> **Exercise**
The answer must consist of every line below that contains the word "your".

=== Begin Enclosure ===

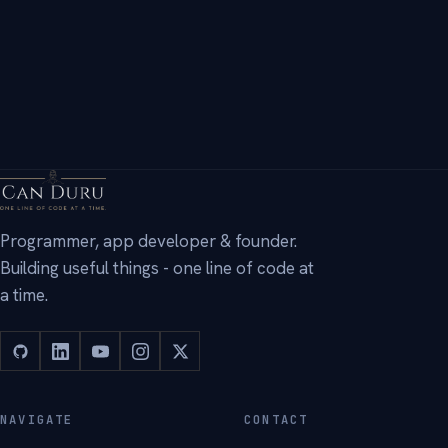
→
Programmer, app developer & founder.
Building useful things - one line of code at
a time.
NAVIGATE
CONTACT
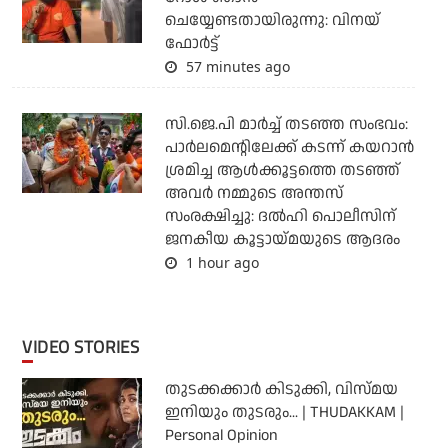
ചെയ്യേണ്ടതായിരുന്നു: വിനയ്
ഫോർട്ട്
57 minutes ago
സി.ജെ.പി മാര്‍ച്ച് തടഞ്ഞ സംഭവം:
പാര്‍ലമെന്റിലേക്ക് കടന്ന് കയറാന്‍
ശ്രമിച്ച ആള്‍ക്കൂട്ടത്തെ തടഞ്ഞ്
അവര്‍ നമ്മുടെ അന്തസ്
സംരക്ഷിച്ചു: ദല്‍ഹി പൊലീസിന്
ജനകീയ കൂട്ടായ്മയുടെ ആദരം
1 hour ago
VIDEO STORIES
തുടക്കക്കാര്‍ കിടുക്കി, വിസ്മയ
ഇനിയും തുടരും... | THUDAKKAM |
Personal Opinion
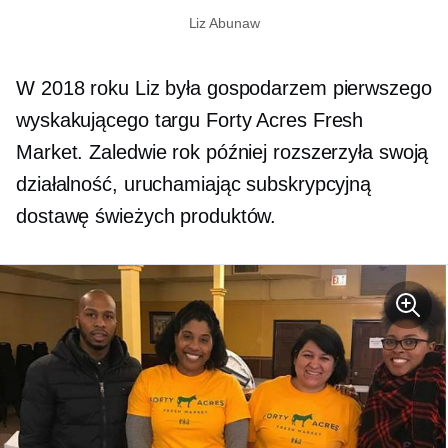
Liz Abunaw
W 2018 roku Liz była gospodarzem pierwszego
wyskakującego targu Forty Acres Fresh
Market. Zaledwie rok później rozszerzyła swoją
działalność, uruchamiając subskrypcyjną
dostawę świeżych produktów.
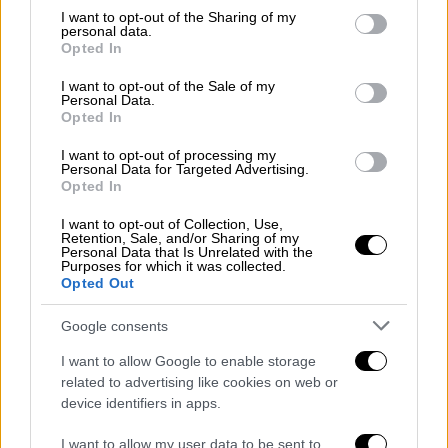
«Για να διασφαλίσουμε την ανάπτυξη και την
not limited to your visit or usage behaviour. You may click to
I want to opt-out of the Sharing of my
personal data.
grant or deny consent to Google and its third-party tags to
ενίσχυση των διαστημικών δυνατοτήτων
Opted In
use your data for below specified purposes in below Google
μας, θα ιδρύσουμε μια μεγάλη διαστημική
consent section.
I want to opt-out of the Sale of my
διοίκηση τον επόμενο Σεπτέμβριο» είπε ο
Personal Data.
Γάλλος πρόεδρος
Opted In
ΑΛΛΑ #TAGS
I want to opt-out of processing my
Personal Data for Targeted Advertising.
Εμανουέλ Μακρόν
Σελήνη
Opted In
I want to opt-out of Collection, Use,
Apollo 11
Νιλ Άρμστρονγκ
Retention, Sale, and/or Sharing of my
Personal Data that Is Unrelated with the
Purposes for which it was collected.
Opted Out
Google consents
I want to allow Google to enable storage
related to advertising like cookies on web or
device identifiers in apps.
I want to allow my user data to be sent to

=== End Enclosure ===

> **Task solution**
not limited to your visit or usage behaviour. You may click to
use your data for below specified purposes in below Google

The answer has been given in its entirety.